Work required:
Exactly the lines from the opening of the data through the line containing "left wrist: (175, 567)" should be reproduced, please, with nothing added.

--- Supplied records ---

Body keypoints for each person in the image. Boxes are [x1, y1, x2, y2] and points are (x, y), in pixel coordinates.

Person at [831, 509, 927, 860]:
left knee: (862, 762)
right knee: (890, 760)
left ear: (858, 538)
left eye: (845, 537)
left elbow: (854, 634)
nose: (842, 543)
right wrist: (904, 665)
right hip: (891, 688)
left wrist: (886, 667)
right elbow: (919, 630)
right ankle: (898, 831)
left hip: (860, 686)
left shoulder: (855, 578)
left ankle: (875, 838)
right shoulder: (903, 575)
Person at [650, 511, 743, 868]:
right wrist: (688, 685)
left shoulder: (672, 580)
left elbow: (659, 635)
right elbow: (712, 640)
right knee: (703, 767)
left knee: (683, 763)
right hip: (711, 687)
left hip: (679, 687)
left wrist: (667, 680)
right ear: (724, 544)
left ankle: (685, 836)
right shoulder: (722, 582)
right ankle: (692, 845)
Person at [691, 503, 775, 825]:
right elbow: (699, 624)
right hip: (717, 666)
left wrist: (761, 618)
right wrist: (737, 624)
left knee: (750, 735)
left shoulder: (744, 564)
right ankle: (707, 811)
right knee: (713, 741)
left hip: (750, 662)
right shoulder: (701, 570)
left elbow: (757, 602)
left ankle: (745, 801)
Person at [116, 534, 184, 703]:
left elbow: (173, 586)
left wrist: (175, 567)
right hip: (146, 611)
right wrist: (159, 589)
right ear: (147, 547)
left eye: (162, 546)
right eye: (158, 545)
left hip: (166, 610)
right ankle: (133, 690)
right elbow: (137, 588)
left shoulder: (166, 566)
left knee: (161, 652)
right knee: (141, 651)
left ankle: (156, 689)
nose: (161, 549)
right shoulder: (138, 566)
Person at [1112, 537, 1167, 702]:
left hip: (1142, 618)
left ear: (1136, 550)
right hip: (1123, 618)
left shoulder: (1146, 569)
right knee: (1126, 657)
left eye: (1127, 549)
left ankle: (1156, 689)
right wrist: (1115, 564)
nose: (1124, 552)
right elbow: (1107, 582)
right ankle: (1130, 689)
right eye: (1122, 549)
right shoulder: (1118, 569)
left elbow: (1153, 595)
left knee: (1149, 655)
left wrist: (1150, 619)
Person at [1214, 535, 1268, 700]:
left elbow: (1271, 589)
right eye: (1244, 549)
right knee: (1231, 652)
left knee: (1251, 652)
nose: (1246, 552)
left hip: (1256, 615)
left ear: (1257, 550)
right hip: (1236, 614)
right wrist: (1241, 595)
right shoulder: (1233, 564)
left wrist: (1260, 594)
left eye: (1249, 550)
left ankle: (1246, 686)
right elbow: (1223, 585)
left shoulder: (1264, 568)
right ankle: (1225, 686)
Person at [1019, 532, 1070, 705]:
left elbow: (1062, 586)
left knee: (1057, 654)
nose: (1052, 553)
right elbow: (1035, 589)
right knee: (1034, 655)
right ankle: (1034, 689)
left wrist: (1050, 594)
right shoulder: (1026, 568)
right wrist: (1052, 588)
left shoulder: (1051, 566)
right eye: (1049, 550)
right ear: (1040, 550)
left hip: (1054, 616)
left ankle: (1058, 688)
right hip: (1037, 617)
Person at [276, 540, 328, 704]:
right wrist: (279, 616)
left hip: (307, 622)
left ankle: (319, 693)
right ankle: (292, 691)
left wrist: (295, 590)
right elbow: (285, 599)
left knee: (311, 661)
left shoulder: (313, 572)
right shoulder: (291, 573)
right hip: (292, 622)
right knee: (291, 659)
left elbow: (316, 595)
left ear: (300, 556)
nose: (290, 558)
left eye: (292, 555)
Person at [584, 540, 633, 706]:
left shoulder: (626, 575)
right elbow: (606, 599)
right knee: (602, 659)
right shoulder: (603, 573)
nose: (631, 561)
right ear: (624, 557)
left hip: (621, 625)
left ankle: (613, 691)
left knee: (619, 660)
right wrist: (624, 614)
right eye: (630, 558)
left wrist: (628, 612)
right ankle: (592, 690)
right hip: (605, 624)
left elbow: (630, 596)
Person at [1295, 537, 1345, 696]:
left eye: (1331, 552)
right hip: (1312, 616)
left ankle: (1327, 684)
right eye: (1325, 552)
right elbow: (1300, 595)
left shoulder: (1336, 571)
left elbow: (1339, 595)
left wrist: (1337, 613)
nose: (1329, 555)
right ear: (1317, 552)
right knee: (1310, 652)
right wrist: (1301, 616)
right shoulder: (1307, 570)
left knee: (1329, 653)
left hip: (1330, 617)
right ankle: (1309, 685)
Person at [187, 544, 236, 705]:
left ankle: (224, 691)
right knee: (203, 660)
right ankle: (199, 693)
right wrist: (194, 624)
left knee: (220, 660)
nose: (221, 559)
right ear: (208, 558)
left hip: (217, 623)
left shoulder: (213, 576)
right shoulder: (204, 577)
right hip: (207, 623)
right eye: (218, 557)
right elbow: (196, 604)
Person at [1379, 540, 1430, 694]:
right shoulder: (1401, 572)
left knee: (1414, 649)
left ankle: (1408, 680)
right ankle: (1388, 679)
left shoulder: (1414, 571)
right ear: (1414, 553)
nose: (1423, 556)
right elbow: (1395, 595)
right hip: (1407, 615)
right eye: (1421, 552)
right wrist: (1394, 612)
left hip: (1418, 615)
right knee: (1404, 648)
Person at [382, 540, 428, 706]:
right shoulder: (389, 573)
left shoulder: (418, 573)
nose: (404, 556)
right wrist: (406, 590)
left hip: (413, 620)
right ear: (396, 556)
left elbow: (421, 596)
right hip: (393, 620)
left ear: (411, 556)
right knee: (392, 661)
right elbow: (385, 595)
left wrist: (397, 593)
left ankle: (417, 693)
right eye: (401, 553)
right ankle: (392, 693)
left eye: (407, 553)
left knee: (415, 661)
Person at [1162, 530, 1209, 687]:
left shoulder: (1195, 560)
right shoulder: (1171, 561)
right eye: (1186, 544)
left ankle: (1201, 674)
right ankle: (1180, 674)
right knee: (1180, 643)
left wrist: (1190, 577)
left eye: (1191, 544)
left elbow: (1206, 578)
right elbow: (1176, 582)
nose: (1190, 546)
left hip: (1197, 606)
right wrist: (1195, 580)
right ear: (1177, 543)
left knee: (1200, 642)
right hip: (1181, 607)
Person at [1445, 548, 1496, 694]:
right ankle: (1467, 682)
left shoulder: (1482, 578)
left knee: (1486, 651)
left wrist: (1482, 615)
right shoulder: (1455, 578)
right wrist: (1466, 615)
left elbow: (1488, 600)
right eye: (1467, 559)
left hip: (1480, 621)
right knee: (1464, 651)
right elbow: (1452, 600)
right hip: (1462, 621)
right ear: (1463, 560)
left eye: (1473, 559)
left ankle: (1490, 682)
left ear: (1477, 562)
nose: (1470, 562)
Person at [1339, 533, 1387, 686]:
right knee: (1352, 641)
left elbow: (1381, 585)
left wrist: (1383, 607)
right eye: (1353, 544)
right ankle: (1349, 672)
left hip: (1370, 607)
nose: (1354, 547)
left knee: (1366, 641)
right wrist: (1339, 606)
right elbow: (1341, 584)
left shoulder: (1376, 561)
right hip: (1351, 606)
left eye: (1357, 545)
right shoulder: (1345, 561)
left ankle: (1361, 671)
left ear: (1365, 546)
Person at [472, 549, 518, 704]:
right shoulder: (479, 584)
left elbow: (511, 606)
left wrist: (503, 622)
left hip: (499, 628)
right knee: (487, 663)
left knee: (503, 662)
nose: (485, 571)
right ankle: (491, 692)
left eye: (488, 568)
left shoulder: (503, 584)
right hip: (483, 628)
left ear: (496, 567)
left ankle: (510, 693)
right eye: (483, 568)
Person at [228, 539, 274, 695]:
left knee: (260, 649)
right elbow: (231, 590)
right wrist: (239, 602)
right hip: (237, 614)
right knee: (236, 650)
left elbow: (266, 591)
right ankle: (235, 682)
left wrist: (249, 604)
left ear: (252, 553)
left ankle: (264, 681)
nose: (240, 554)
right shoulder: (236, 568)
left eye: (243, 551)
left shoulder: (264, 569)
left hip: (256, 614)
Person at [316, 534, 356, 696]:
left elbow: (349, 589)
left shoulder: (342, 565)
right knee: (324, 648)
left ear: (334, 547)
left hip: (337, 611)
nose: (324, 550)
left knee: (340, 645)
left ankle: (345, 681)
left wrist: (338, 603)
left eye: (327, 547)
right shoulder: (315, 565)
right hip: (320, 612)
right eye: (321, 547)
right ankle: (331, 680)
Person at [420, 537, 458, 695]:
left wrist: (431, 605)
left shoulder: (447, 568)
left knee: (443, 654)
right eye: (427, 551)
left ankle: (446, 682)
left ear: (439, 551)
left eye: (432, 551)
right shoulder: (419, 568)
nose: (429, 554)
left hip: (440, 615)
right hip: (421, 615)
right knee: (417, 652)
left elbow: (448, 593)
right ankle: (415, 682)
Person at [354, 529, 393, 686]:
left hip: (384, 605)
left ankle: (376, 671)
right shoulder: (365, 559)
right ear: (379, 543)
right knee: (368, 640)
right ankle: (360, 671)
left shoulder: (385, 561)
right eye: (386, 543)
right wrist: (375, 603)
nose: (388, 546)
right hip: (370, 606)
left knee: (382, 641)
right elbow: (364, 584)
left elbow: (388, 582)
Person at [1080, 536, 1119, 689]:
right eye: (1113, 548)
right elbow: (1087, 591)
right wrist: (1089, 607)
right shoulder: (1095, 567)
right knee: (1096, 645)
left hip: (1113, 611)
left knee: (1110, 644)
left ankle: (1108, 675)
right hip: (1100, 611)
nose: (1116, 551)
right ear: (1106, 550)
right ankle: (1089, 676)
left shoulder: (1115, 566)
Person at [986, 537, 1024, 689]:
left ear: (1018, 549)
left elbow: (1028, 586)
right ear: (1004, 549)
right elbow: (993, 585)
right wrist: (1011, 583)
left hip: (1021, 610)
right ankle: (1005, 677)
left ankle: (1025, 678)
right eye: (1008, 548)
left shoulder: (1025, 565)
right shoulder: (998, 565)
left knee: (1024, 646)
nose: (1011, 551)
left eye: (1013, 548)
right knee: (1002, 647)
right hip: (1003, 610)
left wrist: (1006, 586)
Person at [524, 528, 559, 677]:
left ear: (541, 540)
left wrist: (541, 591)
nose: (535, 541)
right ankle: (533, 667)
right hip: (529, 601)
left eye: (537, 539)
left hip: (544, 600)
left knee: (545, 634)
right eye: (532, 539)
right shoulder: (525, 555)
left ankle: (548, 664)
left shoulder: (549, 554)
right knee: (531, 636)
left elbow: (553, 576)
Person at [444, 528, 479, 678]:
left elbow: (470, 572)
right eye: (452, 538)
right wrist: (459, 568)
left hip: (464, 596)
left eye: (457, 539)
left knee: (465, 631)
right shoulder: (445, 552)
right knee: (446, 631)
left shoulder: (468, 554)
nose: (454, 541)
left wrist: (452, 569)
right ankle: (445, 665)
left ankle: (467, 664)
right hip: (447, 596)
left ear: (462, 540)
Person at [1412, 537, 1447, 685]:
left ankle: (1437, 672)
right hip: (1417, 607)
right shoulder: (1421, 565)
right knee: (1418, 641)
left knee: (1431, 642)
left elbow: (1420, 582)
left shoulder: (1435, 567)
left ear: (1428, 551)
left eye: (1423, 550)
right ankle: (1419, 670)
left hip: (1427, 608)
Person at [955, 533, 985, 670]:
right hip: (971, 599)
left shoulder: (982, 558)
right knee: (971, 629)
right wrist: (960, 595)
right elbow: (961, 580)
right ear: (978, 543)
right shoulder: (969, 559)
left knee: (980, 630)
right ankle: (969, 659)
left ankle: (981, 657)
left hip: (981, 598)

---

Exercise solution:
Body keypoints for each person in the image. Boxes are [x1, y1, x2, y2] and points are (x, y), in pixel coordinates.

Person at [831, 509, 927, 860]:
left knee: (862, 762)
right knee: (890, 760)
left ear: (858, 538)
left eye: (845, 537)
left elbow: (854, 634)
nose: (842, 543)
right wrist: (904, 665)
right hip: (891, 688)
left wrist: (886, 667)
right elbow: (919, 630)
right ankle: (898, 831)
left hip: (860, 686)
left shoulder: (855, 578)
left ankle: (875, 838)
right shoulder: (903, 575)
Person at [650, 511, 743, 868]:
right wrist: (688, 685)
left shoulder: (672, 580)
left elbow: (659, 635)
right elbow: (712, 640)
right knee: (703, 767)
left knee: (683, 763)
right hip: (711, 687)
left hip: (679, 687)
left wrist: (667, 680)
right ear: (724, 544)
left ankle: (685, 836)
right shoulder: (722, 582)
right ankle: (692, 845)
Person at [691, 503, 775, 825]:
right elbow: (699, 624)
right hip: (717, 666)
left wrist: (761, 618)
right wrist: (737, 624)
left knee: (750, 735)
left shoulder: (744, 564)
right ankle: (707, 811)
right knee: (713, 741)
left hip: (750, 662)
right shoulder: (701, 570)
left elbow: (757, 602)
left ankle: (745, 801)
Person at [116, 534, 184, 703]:
left elbow: (173, 586)
left wrist: (175, 567)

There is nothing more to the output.